Research house warns on performance fees

Published in the Investor Daily, April 2014 by Miranda Brownlee and Aleks Vickovich

Investors selecting funds charging additional performance fees need to ensure the fee structure of the fund aligns with its investment approach and objectives, according to SQM Research.

A communication issued by the property-focused research house said investors need to examine the underlying strategic thinking behind fund managers charging performance fees in order to determine whether or not such a fee structure is appropriate.

“SQM Research remains unbiased towards the adoption [of a] performance fee,” SQM Research investment analyst Aakriti Chona said in a statement. “However, [SQM Research] believes that the
performance fee measures should be in line with the long-term objective of the fund.”

The research house listed a number of factors it recommends investors consider when analysing performance fees, including whether the fund is measured against an appropriate benchmark; whether the fund applies an appropriate “hurdle rate” i.e. the return generated by the fund over its chosen benchmark index; and whether the performance of the fund is subject to a “high water mark” i.e. that the fund must “recover any previous underperformance before being eligible for a performance fee”.

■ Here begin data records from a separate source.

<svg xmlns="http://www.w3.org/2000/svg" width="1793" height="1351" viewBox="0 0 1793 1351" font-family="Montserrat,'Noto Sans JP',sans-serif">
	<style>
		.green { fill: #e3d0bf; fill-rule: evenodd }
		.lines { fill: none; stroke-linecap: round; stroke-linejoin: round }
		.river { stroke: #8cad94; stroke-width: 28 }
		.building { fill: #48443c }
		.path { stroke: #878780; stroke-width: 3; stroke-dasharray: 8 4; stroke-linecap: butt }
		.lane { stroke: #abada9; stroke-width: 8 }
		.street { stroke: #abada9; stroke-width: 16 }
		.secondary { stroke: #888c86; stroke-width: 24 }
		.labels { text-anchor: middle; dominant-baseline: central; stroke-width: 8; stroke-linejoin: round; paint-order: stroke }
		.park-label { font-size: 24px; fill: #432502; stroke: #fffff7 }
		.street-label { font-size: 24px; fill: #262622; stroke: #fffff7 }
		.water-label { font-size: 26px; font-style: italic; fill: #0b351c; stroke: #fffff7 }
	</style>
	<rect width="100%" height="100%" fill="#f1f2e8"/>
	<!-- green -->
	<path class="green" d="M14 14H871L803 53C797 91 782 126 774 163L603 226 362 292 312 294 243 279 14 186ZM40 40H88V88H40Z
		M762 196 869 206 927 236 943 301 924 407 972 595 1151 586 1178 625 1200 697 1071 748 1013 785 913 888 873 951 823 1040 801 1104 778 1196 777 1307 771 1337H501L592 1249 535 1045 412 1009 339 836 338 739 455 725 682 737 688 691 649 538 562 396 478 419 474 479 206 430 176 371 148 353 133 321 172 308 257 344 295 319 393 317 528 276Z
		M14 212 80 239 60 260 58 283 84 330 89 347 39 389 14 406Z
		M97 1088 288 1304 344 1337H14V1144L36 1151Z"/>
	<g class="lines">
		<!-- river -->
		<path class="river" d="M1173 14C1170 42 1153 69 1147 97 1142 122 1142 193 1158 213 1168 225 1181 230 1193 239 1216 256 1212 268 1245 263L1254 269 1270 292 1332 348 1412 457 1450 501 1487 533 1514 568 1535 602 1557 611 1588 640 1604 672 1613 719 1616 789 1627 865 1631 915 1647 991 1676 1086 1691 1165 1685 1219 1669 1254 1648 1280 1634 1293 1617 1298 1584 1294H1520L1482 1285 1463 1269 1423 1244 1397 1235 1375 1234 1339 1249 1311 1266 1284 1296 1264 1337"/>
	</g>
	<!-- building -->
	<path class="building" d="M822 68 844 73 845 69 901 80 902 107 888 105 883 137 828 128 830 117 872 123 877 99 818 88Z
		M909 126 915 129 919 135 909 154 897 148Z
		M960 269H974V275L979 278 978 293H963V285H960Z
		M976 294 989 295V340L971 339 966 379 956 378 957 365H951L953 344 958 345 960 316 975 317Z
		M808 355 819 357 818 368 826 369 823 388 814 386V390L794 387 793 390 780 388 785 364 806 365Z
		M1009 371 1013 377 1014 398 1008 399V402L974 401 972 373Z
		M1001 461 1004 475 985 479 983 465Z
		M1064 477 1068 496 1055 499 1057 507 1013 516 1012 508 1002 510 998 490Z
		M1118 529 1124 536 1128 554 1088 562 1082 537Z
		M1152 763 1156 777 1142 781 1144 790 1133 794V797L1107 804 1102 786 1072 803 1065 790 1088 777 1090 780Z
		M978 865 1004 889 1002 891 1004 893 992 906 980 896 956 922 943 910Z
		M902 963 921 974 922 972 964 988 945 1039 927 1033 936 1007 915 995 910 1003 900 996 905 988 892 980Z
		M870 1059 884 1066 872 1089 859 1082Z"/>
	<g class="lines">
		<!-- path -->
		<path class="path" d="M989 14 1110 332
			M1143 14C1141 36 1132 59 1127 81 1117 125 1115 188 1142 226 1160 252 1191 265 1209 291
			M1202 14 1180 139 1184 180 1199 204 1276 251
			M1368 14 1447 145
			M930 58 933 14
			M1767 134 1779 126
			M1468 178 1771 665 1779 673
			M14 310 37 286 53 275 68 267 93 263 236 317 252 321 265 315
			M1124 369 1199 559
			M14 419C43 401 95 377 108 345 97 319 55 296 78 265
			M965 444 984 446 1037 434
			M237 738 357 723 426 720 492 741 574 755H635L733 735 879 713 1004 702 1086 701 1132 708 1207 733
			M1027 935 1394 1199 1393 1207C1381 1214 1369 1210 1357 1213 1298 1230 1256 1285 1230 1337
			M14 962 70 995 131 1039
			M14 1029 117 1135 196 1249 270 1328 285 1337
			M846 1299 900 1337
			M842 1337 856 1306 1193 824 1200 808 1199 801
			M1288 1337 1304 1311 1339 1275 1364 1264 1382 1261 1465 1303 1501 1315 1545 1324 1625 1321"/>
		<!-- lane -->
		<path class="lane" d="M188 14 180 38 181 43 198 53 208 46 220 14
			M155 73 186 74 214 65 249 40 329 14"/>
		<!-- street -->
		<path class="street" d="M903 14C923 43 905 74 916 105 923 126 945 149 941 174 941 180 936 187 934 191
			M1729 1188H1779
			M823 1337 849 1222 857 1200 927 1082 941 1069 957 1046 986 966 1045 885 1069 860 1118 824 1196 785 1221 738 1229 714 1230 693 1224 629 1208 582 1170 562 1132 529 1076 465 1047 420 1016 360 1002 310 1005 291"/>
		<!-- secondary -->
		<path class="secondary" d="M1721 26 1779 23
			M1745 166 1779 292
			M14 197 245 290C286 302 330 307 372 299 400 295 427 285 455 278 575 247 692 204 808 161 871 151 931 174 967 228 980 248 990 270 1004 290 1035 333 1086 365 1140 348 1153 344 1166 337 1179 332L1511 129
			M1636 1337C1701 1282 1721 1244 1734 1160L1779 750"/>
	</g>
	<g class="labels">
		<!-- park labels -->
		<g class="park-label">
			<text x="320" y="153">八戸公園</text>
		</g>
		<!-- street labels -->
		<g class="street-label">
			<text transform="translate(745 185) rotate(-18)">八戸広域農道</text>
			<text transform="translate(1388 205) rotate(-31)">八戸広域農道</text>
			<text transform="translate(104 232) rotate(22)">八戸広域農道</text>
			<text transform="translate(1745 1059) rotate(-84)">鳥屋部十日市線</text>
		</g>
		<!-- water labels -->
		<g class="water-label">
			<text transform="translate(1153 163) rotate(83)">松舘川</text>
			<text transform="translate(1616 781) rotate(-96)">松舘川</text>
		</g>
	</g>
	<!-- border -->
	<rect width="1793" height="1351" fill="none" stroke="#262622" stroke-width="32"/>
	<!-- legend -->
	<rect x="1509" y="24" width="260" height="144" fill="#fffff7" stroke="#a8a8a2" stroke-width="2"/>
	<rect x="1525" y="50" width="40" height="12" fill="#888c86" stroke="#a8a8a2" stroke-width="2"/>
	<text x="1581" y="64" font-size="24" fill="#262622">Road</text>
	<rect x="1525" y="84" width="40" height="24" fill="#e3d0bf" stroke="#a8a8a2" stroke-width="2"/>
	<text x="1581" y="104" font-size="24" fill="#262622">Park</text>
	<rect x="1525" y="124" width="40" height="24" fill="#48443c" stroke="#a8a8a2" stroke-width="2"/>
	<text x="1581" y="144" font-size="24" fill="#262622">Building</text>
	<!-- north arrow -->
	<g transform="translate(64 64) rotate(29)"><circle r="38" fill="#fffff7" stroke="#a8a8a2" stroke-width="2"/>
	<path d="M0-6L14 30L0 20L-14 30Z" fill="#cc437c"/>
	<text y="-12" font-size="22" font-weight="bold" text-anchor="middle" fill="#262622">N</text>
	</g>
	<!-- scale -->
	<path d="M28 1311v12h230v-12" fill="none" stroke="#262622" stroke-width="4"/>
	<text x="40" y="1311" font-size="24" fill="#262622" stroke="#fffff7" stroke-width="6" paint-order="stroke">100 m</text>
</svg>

“The ultimate decision rests with the eventual investor,” Ms Chona said. “It is our advice to the investors to be prudent in their approach and measure whether the fees being charged by the fund manager are cognisant with their investment approach and objectives and whether the fee structure is best suited for the investor or the fund manager themselves.”

Speaking to InvestorDaily, Dale Gillham, director of boutique fund manager Wealth Within, said when it comes to performance fee funds it can be difficult for investors to establish what they will be paying so it is important for investors to focus on a few factors.

“You shouldn’t be paying a performance fee on a negative return, regardless of whether it outperforms the index or the benchmark and the fund needs to have a high water mark before they start charging,” Mr Gillham said.

The SQM Research statement said that of the “funds [it is] in the process of rating”, the Resolution Capital Global Property Securities Fund is the “only fund within the global property securities peer group” that charges a performance fee, while in the infrastructure securities market, the Magellan Infrastructure Fund, RARE Infrastructure Value Fund and the RARE Emerging Markets Fund charge performance fees.